Estava só. A garrafa de whisky, quase vazia, jazia tombada sobre a mesa.

Tentou levantar-se e caiu pesadamente.

Não conseguia dominar o próprio corpo. Nem os pensamentos.

─ Veja no que você se tornou, seu imbecil – dizia para si mesmo – num velho decrépito e só!

O estômago roncava fazendo-o lembrar-se que não havia comido nada o dia todo.

O relógio marcava 20 h. A sala escura recebia uma réstia da luz de fora.
Custou a se situar no espaço e no tempo.

Com dificuldade, dirigiu-se à cozinha, tentando descobrir na geladeira quase vazia, algo que pudesse amenizar a fome que sentia.

As pancadas na porta trouxeram-no à realidade: era véspera de Natal.

Não estava esperando ninguém, quem seria àquela hora?

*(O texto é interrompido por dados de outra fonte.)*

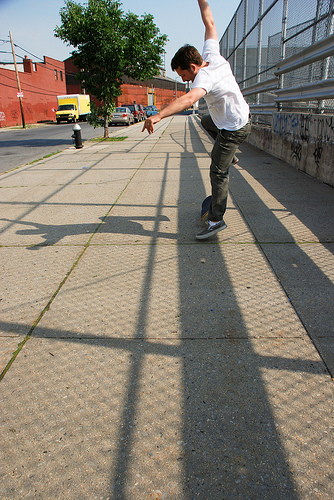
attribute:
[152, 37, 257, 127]
t-shirt — white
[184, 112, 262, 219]
pants — green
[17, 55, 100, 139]
walls — red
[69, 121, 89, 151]
hydrant — white, black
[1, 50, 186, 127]
building — red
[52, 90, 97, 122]
truck — yellow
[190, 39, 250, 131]
shirt — white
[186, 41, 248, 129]
shirt — white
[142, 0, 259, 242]
man — skateboarding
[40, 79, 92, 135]
truck — yellow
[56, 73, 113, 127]
truck — yellow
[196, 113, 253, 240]
pants — brown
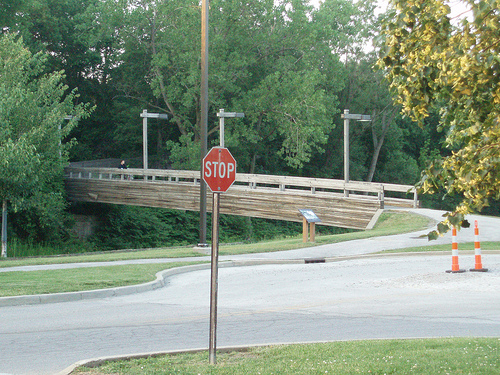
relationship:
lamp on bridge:
[333, 94, 373, 199] [213, 164, 377, 225]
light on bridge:
[343, 106, 380, 137] [213, 164, 377, 225]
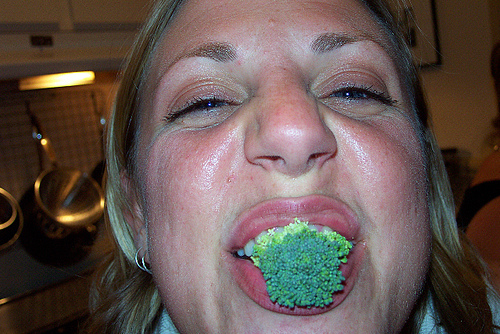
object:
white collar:
[407, 288, 455, 332]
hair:
[94, 0, 493, 334]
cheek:
[356, 138, 423, 232]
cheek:
[150, 127, 225, 254]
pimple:
[268, 17, 278, 24]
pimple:
[225, 176, 234, 184]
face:
[141, 2, 434, 334]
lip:
[228, 194, 363, 250]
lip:
[224, 243, 365, 315]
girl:
[103, 0, 458, 332]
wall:
[417, 0, 499, 176]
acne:
[155, 119, 423, 196]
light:
[20, 69, 96, 91]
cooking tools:
[20, 124, 109, 269]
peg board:
[0, 87, 113, 200]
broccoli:
[248, 218, 353, 309]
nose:
[240, 91, 338, 177]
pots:
[0, 184, 29, 252]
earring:
[134, 244, 155, 273]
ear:
[112, 164, 148, 265]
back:
[0, 132, 105, 334]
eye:
[317, 70, 393, 110]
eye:
[166, 82, 241, 128]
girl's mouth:
[224, 195, 370, 319]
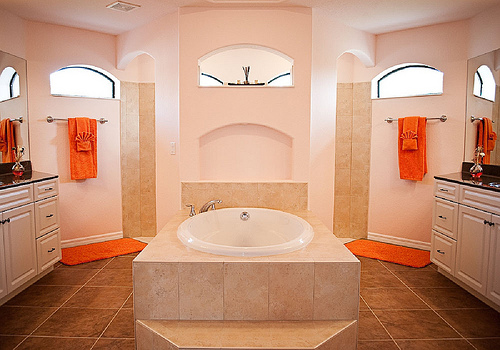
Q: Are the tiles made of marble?
A: Yes, the tiles are made of marble.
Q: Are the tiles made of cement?
A: No, the tiles are made of marble.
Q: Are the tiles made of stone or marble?
A: The tiles are made of marble.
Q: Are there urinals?
A: No, there are no urinals.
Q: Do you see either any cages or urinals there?
A: No, there are no urinals or cages.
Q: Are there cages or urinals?
A: No, there are no urinals or cages.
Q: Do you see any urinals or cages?
A: No, there are no urinals or cages.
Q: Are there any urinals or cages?
A: No, there are no urinals or cages.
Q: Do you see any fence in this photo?
A: No, there are no fences.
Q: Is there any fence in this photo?
A: No, there are no fences.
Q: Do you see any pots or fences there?
A: No, there are no fences or pots.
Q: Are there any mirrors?
A: Yes, there is a mirror.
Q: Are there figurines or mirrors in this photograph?
A: Yes, there is a mirror.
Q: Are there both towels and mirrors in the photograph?
A: Yes, there are both a mirror and a towel.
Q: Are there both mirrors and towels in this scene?
A: Yes, there are both a mirror and a towel.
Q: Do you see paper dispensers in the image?
A: No, there are no paper dispensers.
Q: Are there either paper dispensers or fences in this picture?
A: No, there are no paper dispensers or fences.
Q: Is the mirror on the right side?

Ao abrir a porta, surpreendeu-se.

Sua filha, com quem cortara relações há mais de dez anos, estava ali, sorridente, cheia de pacotes.

─ Feliz Natal, meu pai! Trouxe tudo para cearmos juntos e esquecermos de vez nossas desavenças. Aceita meu pedido de desculpas?

Deixou-se abraçar por ela, correspondendo emocionado.  Teve que admitir para si mesmo, que sentia muita falta da única filha. 

Ficaram assim abraçados por longo tempo, ambos arrebatados pelo verdadeiro espírito de Natal.